David Montgomery, RB, Chicago Bears

Earlier in the offseason, I wrote up David Montgomery as a sell-high candidate at running back in dynasty leagues, so we won’t dig too deep into him here. However, he finished with a 65.4 (No. 55) Run Blocking Efficiency rating and showed similarities to Nick Chubb and Kareem Hunt in terms of Yards Created and Evaded Tackles. Montgomery averaged 4.0 (No. 47) True Yards Per Carry and 4.3 (tied for No. 36) yards per carry. However, he ranked logged 61 (No. 11) Evaded Tackles, 449 (No. 4) Yards Created, and 1.49 (No. 16) Yards Created Per Touch.

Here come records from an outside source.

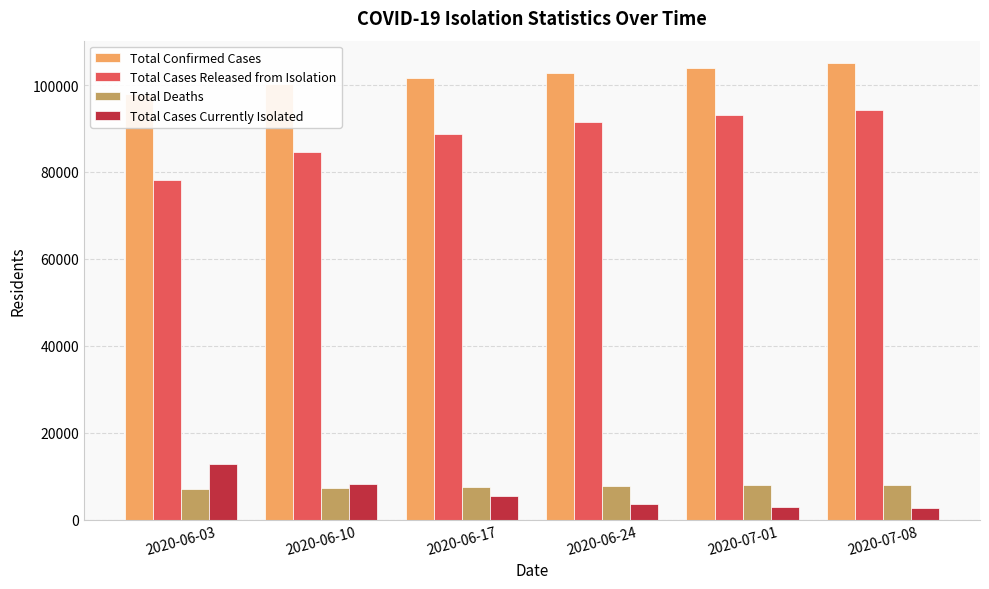

Rank the series by their maximum value, from highest to lowest.

Total Confirmed Cases, Total Cases Released from Isolation, Total Cases Currently Isolated, Total Deaths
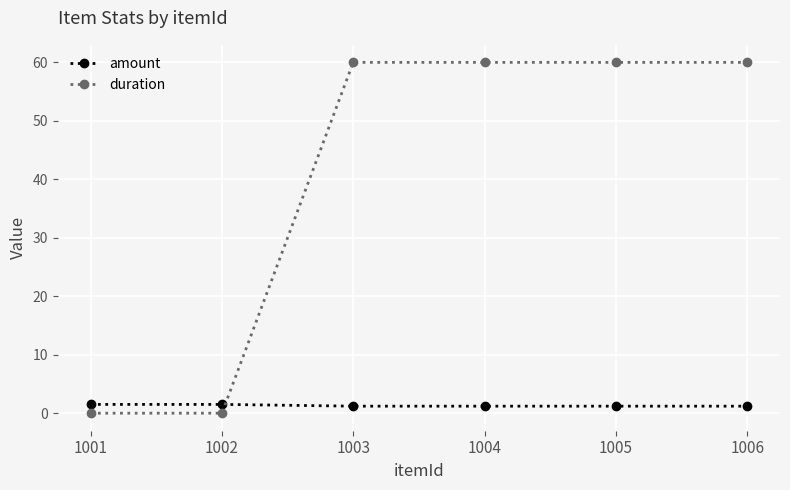

True or false: amount and duration intersect in this chart.

True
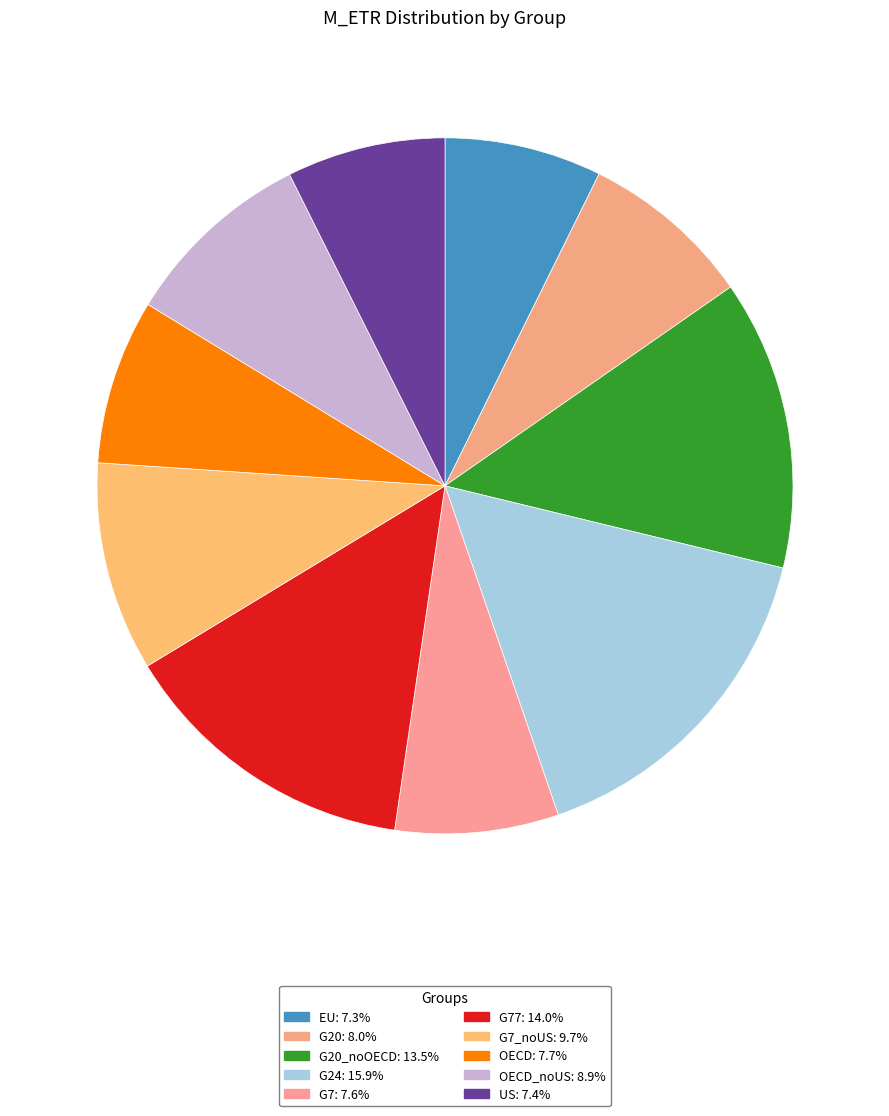

Count the number of slices in the pie.

10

A reminder that Montgomery finished the year with a 25.7 Fantasy Points per Game average from Weeks 12-17, logging fantasy RB1 finishes in every game in that timeframe. However, expect Tarik Cohen to return and eat into the opportunities in 2021. In summary, it’s difficult to imagine Montgomery’s Run Blocking Efficiency improving given his team context. 

Myles Gaskin, RB, Miami Dolphins

The Dolphins handed over the reins to Myles Gaskin and he produced well when healthy. He held the No. 10-ranked Opportunity Share at 67.5-percent, with 159.0 (No. 27) Weighted Opportunities. With 41 (No. 15) receptions and 388 (No. 7) receiving yards, his 67.8 (No. 50) Run Blocking Efficiency rating was offset by his receiving production.

Surprisingly, Gaskin ranked well in other efficiency metrics, recording 50 (No. 16) Evaded Tackles, 223 (No. 25) Yards Created, and averaging 1.22 (No. 31) Yards Created Per Touch. In PPR leagues, his receiving production boosted him to RB1 status, helping him average 16.4 (No. 10) Fantasy Points per Game. Unless there’s a major improvement in performance across their offensive line, Gaskin and the Miami running backs may need to create yards on their own to remain productive.